The film itself is relatively straightforward and direct, fairly well constructed, and could be described as lean and mean. It’s a better film than you might think if you’re only used to what used to be called “disease of the week” films on television. But other than causing some slight discomfort on the part of viewers to whom the disease is a reality or a fear, the film itself is easy to let slip from the memory (no other meaning implied).

What is provides best is a platform for performances, especially the central award-winning one. Julianne Moore is almost a hyper-realistic actress, and when she finds a good character fit (e.g., Children of Men, Far From Heaven, The End of the Affair), her performances elevate and energize her films. When the first isn’t so good (the Hunger Games films, Nine Months), she tends to either stick out of her films or shift into another dimension that only has a tangential relationship with the other actors or the film itself). Here, she has the perfect fit between character and her talents. Like Eddie Redmayne in The Theory of Everything, Colin Firth in The King’s Speech and Daniel-Day Lewis in My Left Foot, this is a highly technical acting challenge as well as an emotional one. Moore, like those other actors, hits every technical and emotional note purely and cleanly. She never works for sympathy, and gains it in the process. It’s the perfect connection of actor and role, and she makes the most of it.

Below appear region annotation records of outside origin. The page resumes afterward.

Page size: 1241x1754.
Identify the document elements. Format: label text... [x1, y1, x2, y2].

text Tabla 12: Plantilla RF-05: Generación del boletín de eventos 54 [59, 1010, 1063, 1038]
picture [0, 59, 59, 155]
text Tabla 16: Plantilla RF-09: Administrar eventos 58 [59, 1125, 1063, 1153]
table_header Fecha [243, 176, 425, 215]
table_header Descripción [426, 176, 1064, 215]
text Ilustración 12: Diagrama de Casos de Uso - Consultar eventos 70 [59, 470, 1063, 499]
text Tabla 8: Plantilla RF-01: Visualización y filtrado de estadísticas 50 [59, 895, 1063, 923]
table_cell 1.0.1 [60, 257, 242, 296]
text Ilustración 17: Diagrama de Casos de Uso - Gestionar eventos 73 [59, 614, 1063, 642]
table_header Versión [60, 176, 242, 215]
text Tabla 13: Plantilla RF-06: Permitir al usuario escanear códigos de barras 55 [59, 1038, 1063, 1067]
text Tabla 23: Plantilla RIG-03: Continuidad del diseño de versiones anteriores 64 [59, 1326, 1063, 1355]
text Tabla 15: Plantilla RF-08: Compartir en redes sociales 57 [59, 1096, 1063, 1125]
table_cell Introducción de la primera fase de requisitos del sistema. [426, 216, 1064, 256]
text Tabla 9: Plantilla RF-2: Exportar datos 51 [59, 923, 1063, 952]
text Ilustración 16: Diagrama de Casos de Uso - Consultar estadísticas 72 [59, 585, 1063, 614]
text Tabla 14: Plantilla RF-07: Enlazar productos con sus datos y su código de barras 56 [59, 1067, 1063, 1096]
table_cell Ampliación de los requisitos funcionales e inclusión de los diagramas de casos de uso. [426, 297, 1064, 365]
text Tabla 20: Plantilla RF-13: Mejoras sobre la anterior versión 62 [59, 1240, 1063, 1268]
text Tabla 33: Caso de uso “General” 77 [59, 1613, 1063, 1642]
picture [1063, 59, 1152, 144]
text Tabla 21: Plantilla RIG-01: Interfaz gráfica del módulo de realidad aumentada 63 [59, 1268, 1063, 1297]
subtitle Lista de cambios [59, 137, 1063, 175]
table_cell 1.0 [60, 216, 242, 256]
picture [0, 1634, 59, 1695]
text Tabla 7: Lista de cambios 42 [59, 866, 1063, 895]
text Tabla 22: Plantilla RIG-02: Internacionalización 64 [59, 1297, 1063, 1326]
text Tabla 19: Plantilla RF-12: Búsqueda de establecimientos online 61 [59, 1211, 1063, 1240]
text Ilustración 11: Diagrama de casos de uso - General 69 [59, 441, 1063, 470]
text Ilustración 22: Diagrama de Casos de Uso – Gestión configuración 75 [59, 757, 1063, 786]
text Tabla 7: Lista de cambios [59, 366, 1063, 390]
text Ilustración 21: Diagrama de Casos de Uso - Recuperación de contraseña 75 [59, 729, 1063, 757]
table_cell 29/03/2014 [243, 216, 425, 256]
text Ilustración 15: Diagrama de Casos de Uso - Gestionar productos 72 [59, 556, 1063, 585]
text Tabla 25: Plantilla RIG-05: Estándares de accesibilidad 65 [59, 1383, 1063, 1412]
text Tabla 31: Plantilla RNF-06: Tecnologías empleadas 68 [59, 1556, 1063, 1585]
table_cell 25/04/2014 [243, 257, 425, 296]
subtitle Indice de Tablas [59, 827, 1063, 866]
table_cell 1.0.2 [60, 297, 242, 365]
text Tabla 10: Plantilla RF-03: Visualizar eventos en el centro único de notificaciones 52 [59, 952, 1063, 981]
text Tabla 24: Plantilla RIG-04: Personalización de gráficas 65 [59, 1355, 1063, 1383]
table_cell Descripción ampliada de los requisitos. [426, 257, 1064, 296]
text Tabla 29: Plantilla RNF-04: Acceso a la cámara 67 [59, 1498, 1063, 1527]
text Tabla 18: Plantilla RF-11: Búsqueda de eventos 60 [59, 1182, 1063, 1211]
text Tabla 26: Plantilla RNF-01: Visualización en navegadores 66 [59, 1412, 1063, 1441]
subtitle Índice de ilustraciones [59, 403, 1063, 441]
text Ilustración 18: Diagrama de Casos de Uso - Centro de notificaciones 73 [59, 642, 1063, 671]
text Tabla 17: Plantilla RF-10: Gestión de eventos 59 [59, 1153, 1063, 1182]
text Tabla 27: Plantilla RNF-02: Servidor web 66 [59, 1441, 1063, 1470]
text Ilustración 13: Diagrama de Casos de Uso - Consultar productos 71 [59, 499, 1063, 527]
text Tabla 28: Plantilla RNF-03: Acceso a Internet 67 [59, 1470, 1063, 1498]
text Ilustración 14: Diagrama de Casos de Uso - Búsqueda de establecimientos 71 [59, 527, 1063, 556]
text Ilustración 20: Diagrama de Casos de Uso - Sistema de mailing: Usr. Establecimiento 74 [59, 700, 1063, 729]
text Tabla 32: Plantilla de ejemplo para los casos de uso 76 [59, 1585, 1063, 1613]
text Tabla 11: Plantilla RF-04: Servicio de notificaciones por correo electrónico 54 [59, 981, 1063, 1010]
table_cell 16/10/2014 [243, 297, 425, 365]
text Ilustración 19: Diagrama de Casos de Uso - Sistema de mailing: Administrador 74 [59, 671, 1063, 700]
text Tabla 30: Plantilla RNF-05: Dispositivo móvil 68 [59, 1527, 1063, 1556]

What is perhaps surprising is the quality of the supporting work. Alec Baldwin has almost become something of a joke for his boorish off-the-set behavior, and it seemed as if his years as a TV star had perhaps robbed his ability to fully inhabit a role without bringing his mannerisms into the performance (e.g., Blue Jasmine). Here, however, he reminds us that he can be an actor of the first rank with a restrained, mannerism-free performance as Moore’s character’s husband, who is torn with his own challenges at work and at home as her disease progresses. It’s a refreshing, real and straightforward performance that gives one hope that we still have a first-rate actor here.

Some ink has been spilt—and it’s flowed in one of two opposite directions—about Kristin Stewart’s performance as Alice’s daughter Lydia. Lydia is occasionally pouty, negative and attitudinal, and evokes Stewart’s most famous role to date in the Twilight series. Yes, she is giving a contained performance, but as the film continues, we see shades we aren’t used to seeing and undertones that work well for the character. Going toe-to-toe with an actress like Moore at the height of her powers, and coming out her equal is quite the triumph. This isn’t the actress of Twilight, in spite of the similarities of its pouty characters. If rumor is true and this is Stewart’s breakout year as an actress instead of just being a star, this may well be the first film pointed to. Lastly, Kate Bosworth heretofore known more for her beauty than her acting talent, gives a solid performance as Alice’s other (and married) daughter—a small role, but an important one to the film’s structure. She’s a counterpoint to Lydia and is someone who is affected, but less so, than the closer family members, allowing us one perspective on the affects of this disease on others.

In spite of its electric and often poignant topic, Still Alice is a film that will ultimately be remembered as a showcase, primarily for Moore. We’ve been waiting for that showcase for years, and Hollywood was grateful to find an opportunity to give her what some feel is a long-overdue Oscar. It could have been deeply affecting, and it even strives for some kind of resonance in its final scenes. But ultimately, it’s a small but solid film with a good supporting cast and a classic central performance. That’s not bad, but it could have been so much more.